ESERCIZI DA SVOLGERE:
- 1) Elenca tutte le persone nominate nel brano sul Codex, senza ripetere nessuno.
- 2) Ricopia parola per parola il brano sul Codex da "Oggi il progetto" fino a "del Castello Sforzesco." incluso.

***** BRANO DI PARTENZA

Il volume è soprattutto un libro sulle metamorfosi, forse per questo è riuscito a farsi largo nel flusso del tempo cangiante, fornendo gli elementi combinatori per molti esercizi di immaginazione, che sembra più urgente e necessaria in tempi dai contorni sfumati e spaventosi come quelli che corrono.

La robotica non è lontana ma neanche le sorprese di natura, le suggestioni da wunderkammer. Si fa largo nelle pagine illustrate un umanesimo tecnologico, che sarebbe caro a Bradbury dell’Uomo tatuato, scrittore che aveva nostalgia del futuro e che si definiva non ottimista ma ottimizzatore: si deve giocare con quel che c’è e questo fa Serafini, chiamando in ballo androidi ma anche molti animali: in fondo il Codex è un bestiario del Medioevo, quello degli unicorni che spopolano anche ora, la raccolta di scatti da uno zoo apocalittico in cui hanno lasciato aperte le gabbie, come nel 2035 dell’Esercito delle dodici scimmie di Terry Gilliam.

Oggi il progetto Codex viene presentato a Milano, nel calendario di BookCity, nel corso dell’evento «Codex Seraphinianus 41° anno. Tra alfabeti del mondo, tatuaggi and A.I.», a dialogare con Luigi Serafini ci sarà Andrea Cortellessa, alle ore 19 alla Sala Bertarelli del Castello Sforzesco.

**********
***** DATI FORNITI

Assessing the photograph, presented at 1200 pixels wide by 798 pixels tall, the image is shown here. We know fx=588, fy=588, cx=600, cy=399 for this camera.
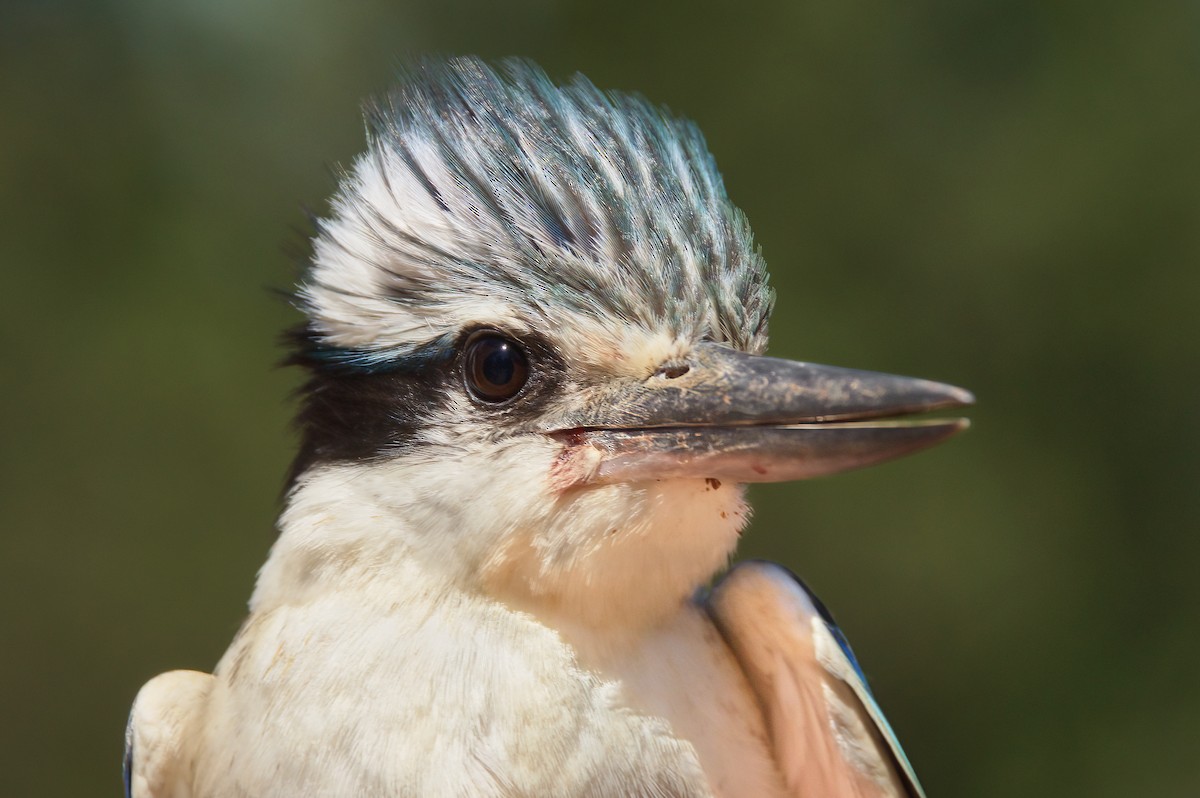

**********

RISPOSTE SCRITTE:
- 1)
Bradbury
Luigi Serafini
Terry Gilliam
Andrea Cortellessa

- 2)
Oggi il progetto Codex viene presentato a Milano, nel calendario di BookCity, nel corso dell’evento «Codex Seraphinianus 41° anno. Tra alfabeti del mondo, tatuaggi and A.I.», a dialogare con Luigi Serafini ci sarà Andrea Cortellessa, alle ore 19 alla Sala Bertarelli del Castello Sforzesco.